_OBJECTIVE:_ Reproduce each line of the records below word for word, leaving the pictures out of your answer.

_ROWS:_
__________

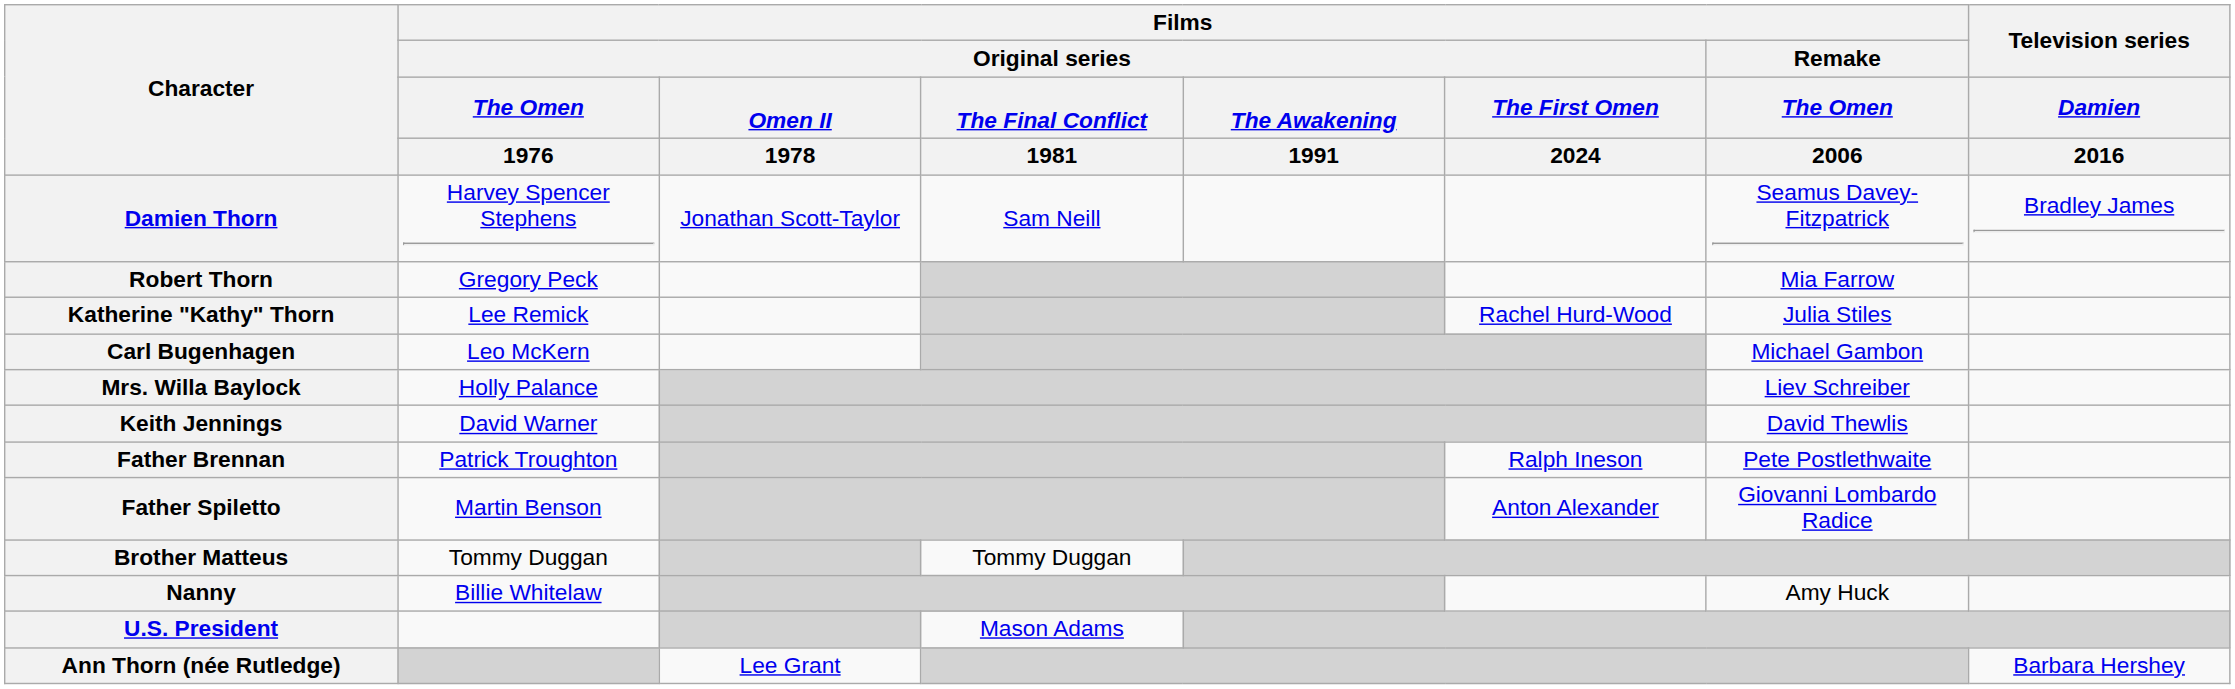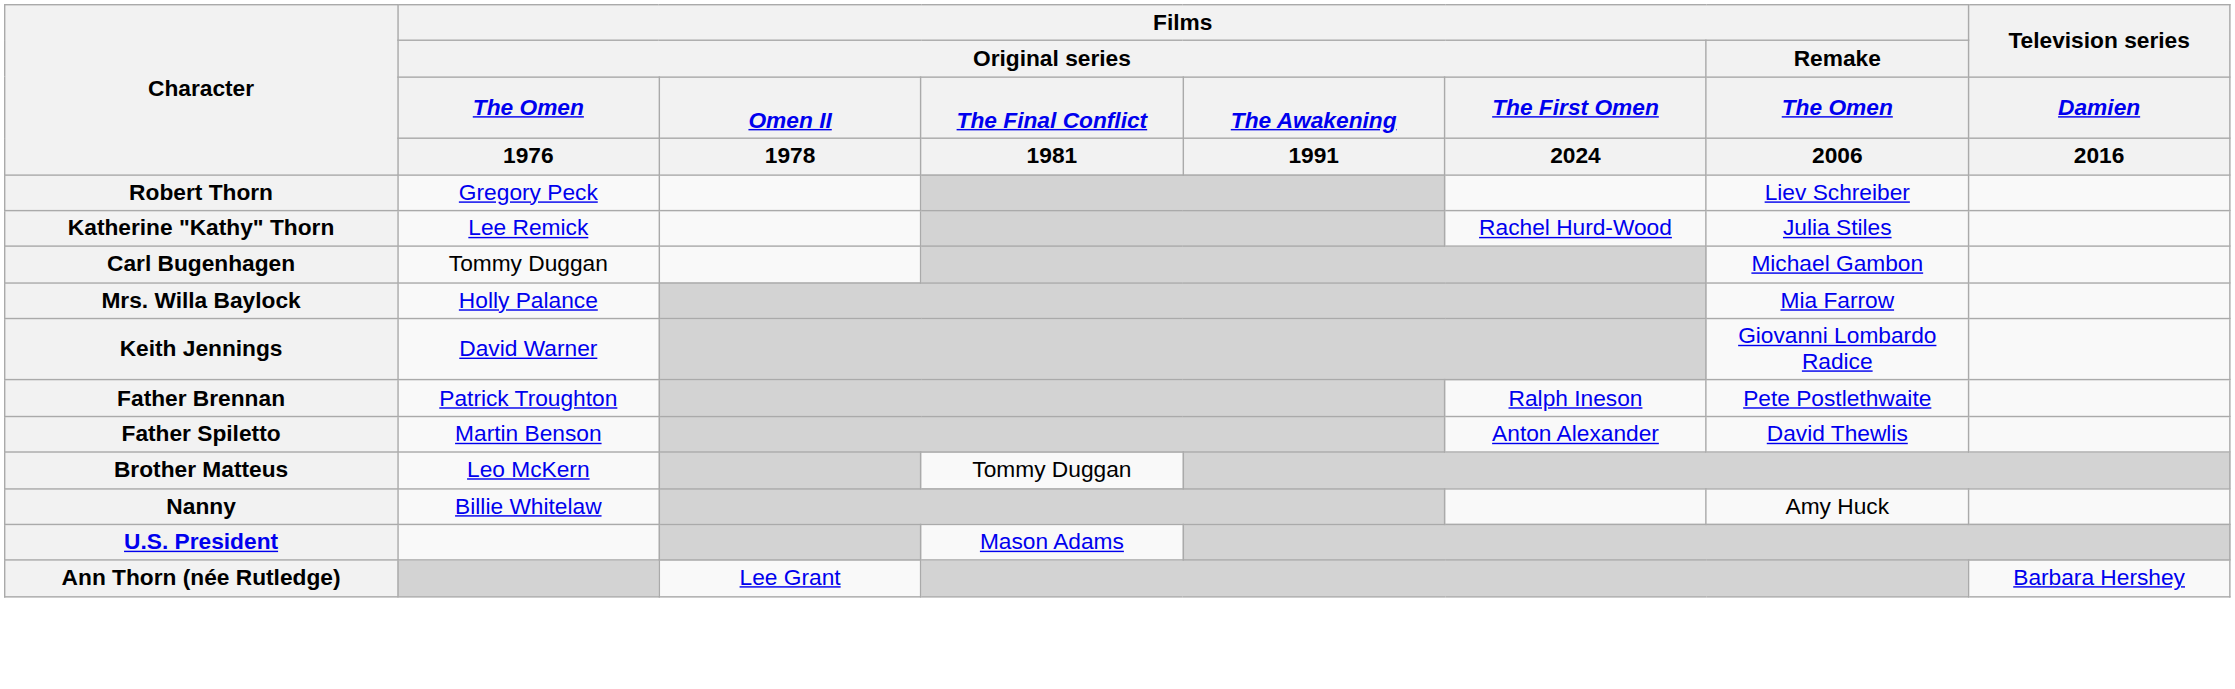- row: Damien Thorn | Harvey Spencer Stephens | Jonathan Scott-Taylor | Sam Neill | Seamus Davey-Fitzpatrick | Bradley James
Robert Thorn | Films / Remake / The Omen / 2006: Mia Farrow -> Liev Schreiber
Carl Bugenhagen | Films / Original series / The Omen / 1976: Leo McKern -> Tommy Duggan
Mrs. Willa Baylock | Films / Remake / The Omen / 2006: Liev Schreiber -> Mia Farrow
Keith Jennings | Films / Remake / The Omen / 2006: David Thewlis -> Giovanni Lombardo Radice
Father Spiletto | Films / Remake / The Omen / 2006: Giovanni Lombardo Radice -> David Thewlis
Brother Matteus | Films / Original series / The Omen / 1976: Tommy Duggan -> Leo McKern
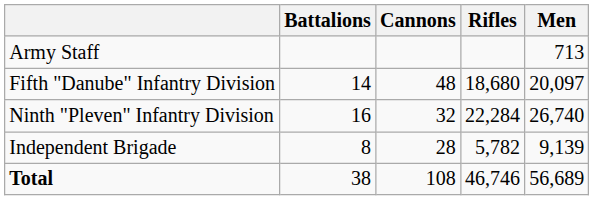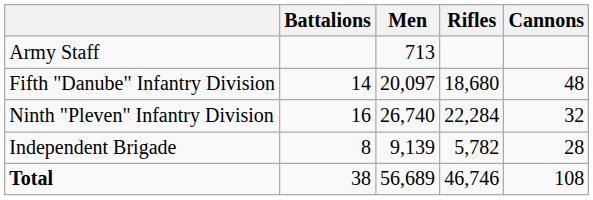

__________

_FINAL RESULT:_
- row: Damien Thorn | Harvey Spencer Stephens | Jonathan Scott-Taylor | Sam Neill | Seamus Davey-Fitzpatrick | Bradley James
Robert Thorn | Films / Remake / The Omen / 2006: Mia Farrow -> Liev Schreiber
Carl Bugenhagen | Films / Original series / The Omen / 1976: Leo McKern -> Tommy Duggan
Mrs. Willa Baylock | Films / Remake / The Omen / 2006: Liev Schreiber -> Mia Farrow
Keith Jennings | Films / Remake / The Omen / 2006: David Thewlis -> Giovanni Lombardo Radice
Father Spiletto | Films / Remake / The Omen / 2006: Giovanni Lombardo Radice -> David Thewlis
Brother Matteus | Films / Original series / The Omen / 1976: Tommy Duggan -> Leo McKern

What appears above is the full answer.